Portraits

Richard Laillier

Entretien avec Mylène Vignon

Richard Laillier, nous avons eu le plaisir de publier une de vos œuvres pour notre première de couverture de l’hiver 2020 -21, qu’avez-vous pensé de ce choix ? Le trouvez-vous en adéquation avec la période que nous traversons ?

L’homme courbé — décembre 2011 :

Comme un pont traversant, il se penche sur sa part noire et ce faisant il en est baigné, il commence dans le noir et s’achève dans les ténèbres, ce dessin n’est pas une parabole même si mathématiquement on pourrait y trouver un clin d’œil. J’ai voulu y intégrer la promesse d’un ressort, c’est un homme courbé et prêt à se redresser, épousant dans son arc la courbe de la terre sur laquelle il a cessé un instant de déambuler. J’aime penser qu’il se rassemble avant de se redresser et tendre sa tête vers ce ciel infini, noir, qu’il éclairera peut-être.

Alors, en effet, il arrive à point nommé dans cette période exceptionnelle !
Quel a été votre cursus en matière d’art ? Étiez-vous artiste dans l’âme dès l’enfance ?

Je crois que je ne suis pas un autodidacte, j’apprends « sur le tas » tout ce que je fais. Je crois que c’est une sorte de déformation liée à mon goût prononcé pour les rencontres, la transmission directe des savoirs. Quelque part, en réfléchissant, cela ressemble à une accumulation de professeurs particuliers, non pas déterminée par une envie d’établir un rapport privilégié, mais plutôt pour contrebalancer une timidité qui me gêne encore parfois. Et puis il y a les livres, le regard, j’aime découvrir.

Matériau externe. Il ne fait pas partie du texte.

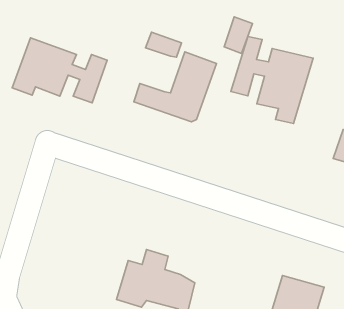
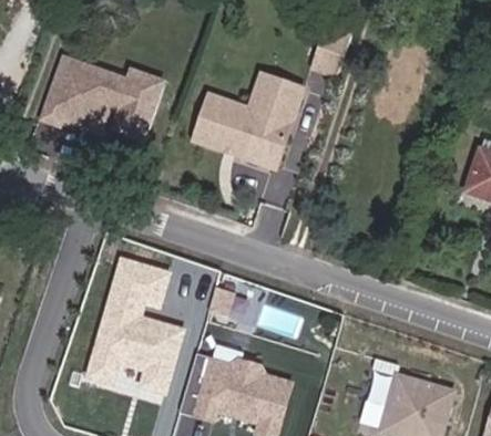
building: [146,32,181,57] -> [205,95,253,128]
building: [231,36,313,123] -> none
building: none -> [82,259,175,390]

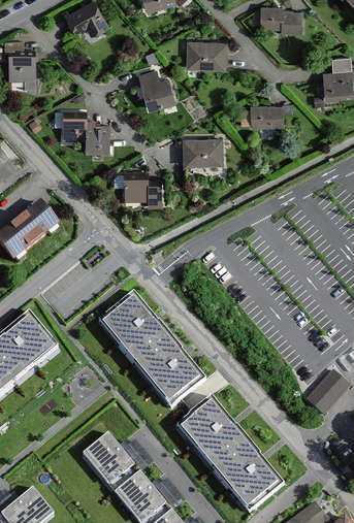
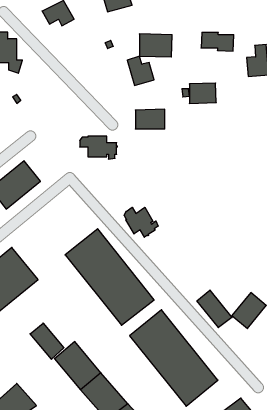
building: [259,7,300,31] -> [201,32,234,51]
building: [138,70,172,107] -> [127,56,154,85]
building: [61,111,107,151] -> none
building: none -> [124,207,158,237]
building: none -> [197,290,232,328]
building: none -> [30,323,64,359]

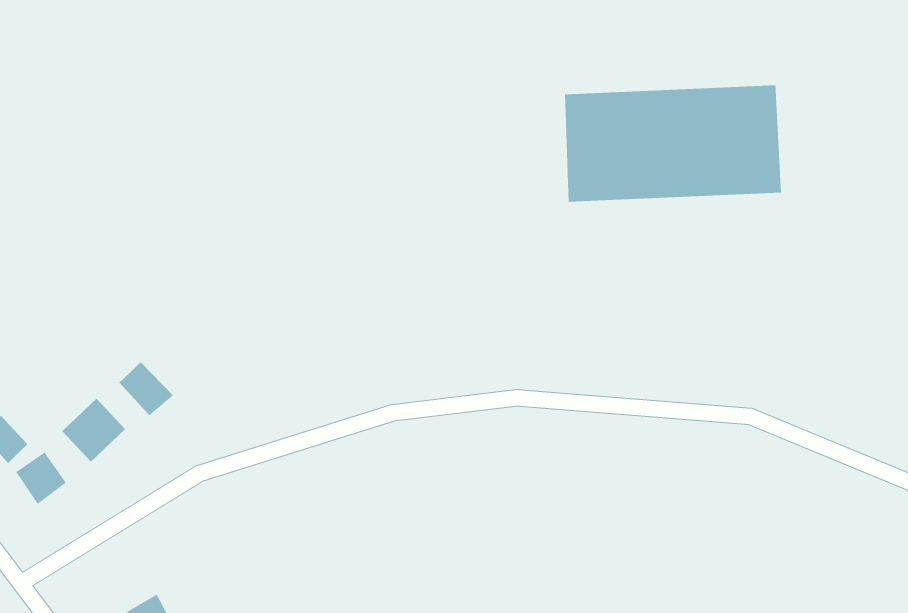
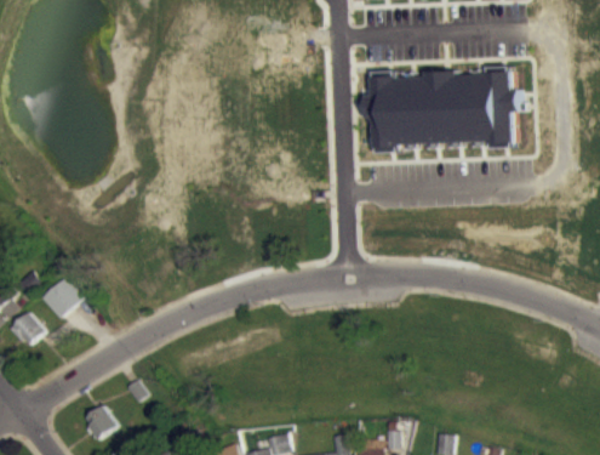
building: [118,361,174,416] -> none

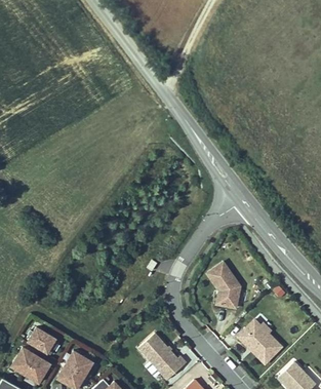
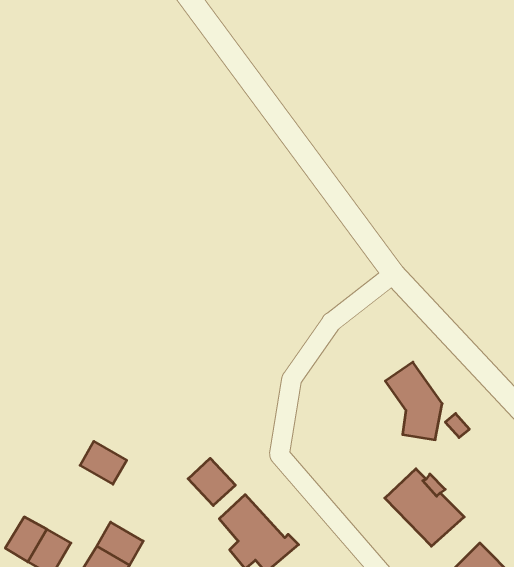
building: [206,262,240,308] -> [385,362,442,440]
building: none -> [188,458,235,506]
building: [28,326,55,352] -> [80,441,127,484]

Quant à mon enfance, même avec du recul, je ne pense pas avoir eu de vocation artistique, la seule certitude que j’ai, est d’être né rêveur et de ne pas avoir pu ni voulu changer cet état.

D’où vient l’utilisation de cette pierre noire qui caractérise votre travail ?

La mine de pierre noire est arrivée presque par hasard entre mes mains, je cherchais un noir plus intense que les gris du fusain, une mine dont l’ancrage dans le sens de la pérennité sur le support soit fort. La pierre noire possède de plus une qualité qui m’emporte : elle peut se superposer à elle-même intensifiant toujours son noir et repoussant sa propre saturation toujours plus loin. Optiquement cela me complaît dans un vertige particulier, je suis bien conscient que cela n’est pas physiquement vrai si l’on s’en tient à l’optique newtonnienne, je me sens plus proche, dès ce moment-là, des énoncés formulés par Goethe dans le Zur Farbenlehre, plus proche d’une émotivité que la pierre noire transmet depuis ses profondeurs minérales.

Quel est votre plus beau souvenir artistique ? 

J’en ai d’innombrables et ce n’est pas une formule. Les souvenirs sont peut-être une étrange confusion de notre rapport au temps. Certains d’entre eux reviennent, au détour d’une pensée ou au hasard d’une conversation et un souvenir précis en adéquation avec ce hasard ou ce détour peut me sembler le plus beau à ce moment-là, mais votre question me fait réfléchir plus profondément qu’au fait de sélectionner l’un de ceux-ci et il est bien possible que mon plus beau souvenir artistique soit de me rappeler parfois que j’ai de la mémoire.

Quels sont vos projets ?

En premier lieu de continuer à m’émerveiller de vivre. De façon moins générale, j’ai reçu à l’automne un ensemble de panneaux de tilleul articulés entre-eux. C’est un polyptyque en devenir qui va me demander un certain temps. J’ai à la fois hâte de me mettre à ce travail et la retenue que l’on peut ressentir avant un grand voyage, je profite également de la période actuelle pour travailler avec un éditeur sur la proposition qu’il m’a faite d’une monographie, quelques scénographies aussi pour des pièces de danse et des expositions actuellement en suspens notamment avec la galerie Tadeusz Koralewski à Paris.

Tadeusz a été mon tout premier galeriste et nous collaborons ensemble depuis plus de 25 ans, c’est en quelque sorte un paradigme de la conception augustinienne du temps, je le vois au présent, il est de mes souvenirs et tout autant de mes projets et c’est toute une histoire.

Merci, cher Richard, de ces précieuses confidences artistiques pour Saisons de Culture.